Alcoa Inc. (AA) and Teck Cominco Ltd. (TCK) remain prime takeover targets in a metals and mining sector that should continue to see consolidation, according to Desjardins Securities.

What is driving this persistent “merger mania?”

There is a lack of new projects for one, analyst John Redstone told clients in a note, adding that without major new discoveries, companies will need to merge if they want to maintain or grow production.

New projects are also becoming increasing complex due to factors like politics and permitting, as well as emerging technologies and challenging ore mixes.

“It follows that a larger company would have better resources (particularly trained personnel) to deal with these difficulties,” Mr. Redstone said.

The higher cost environment means larger companies are better suited in terms of financing, but they also have more tools for cost containment, he noted.

As for Alcoa and Teck, the names Mr.
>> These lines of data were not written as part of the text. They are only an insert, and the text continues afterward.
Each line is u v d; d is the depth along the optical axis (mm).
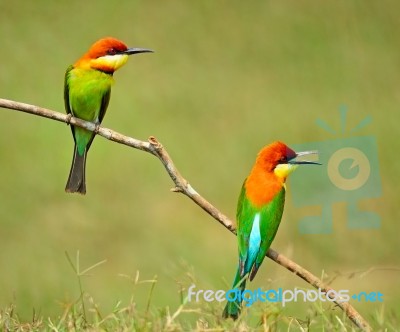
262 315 8883
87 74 11586
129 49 11727
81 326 9234
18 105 9477
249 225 9914
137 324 8891
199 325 8891
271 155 10055
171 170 9289
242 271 9875
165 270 14367
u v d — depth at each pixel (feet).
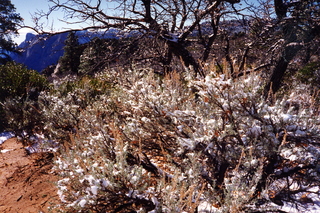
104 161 7.84
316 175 9.30
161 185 7.57
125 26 19.84
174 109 10.61
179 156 10.00
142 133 11.04
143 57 22.45
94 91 21.98
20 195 12.04
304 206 8.52
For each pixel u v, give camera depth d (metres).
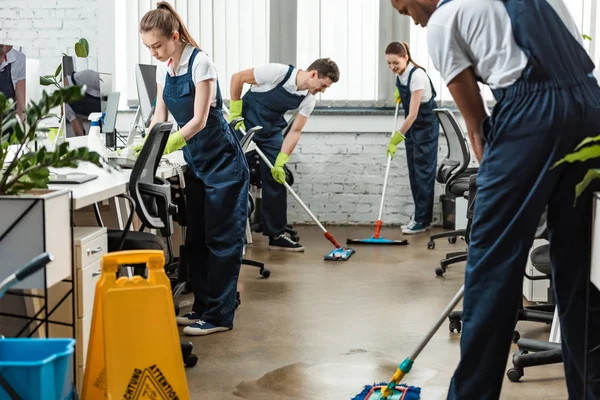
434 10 2.40
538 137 2.14
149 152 3.05
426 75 6.38
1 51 3.21
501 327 2.24
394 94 6.70
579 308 2.26
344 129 6.84
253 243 6.19
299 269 5.18
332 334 3.68
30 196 2.24
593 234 2.14
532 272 4.10
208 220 3.66
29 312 2.61
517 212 2.19
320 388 2.95
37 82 3.52
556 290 2.29
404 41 6.72
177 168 3.72
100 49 6.80
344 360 3.29
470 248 2.28
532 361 2.99
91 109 4.13
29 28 6.88
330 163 6.96
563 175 2.20
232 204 3.65
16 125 2.14
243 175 3.68
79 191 2.66
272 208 5.84
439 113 5.63
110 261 2.27
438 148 6.91
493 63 2.20
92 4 6.84
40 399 1.84
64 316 2.61
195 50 3.51
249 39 6.73
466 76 2.25
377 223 6.20
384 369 3.18
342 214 7.02
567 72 2.15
Redstone considers the most likely takeover candidates next year, he thinks the former’s valuation is currently “extremely low.”

Meanwhile, the analyst does not think Teck’s dual share structure is an insurmountable barrier to a takeover bid. A buyer would only need to agree to terms with Temagami Mining in order to get 32% voting control in Teck, Mr. Redstone noted.

As for the value of a potential takeover offer for either company, he pegs an initial offer in the 20% to 30% premium range.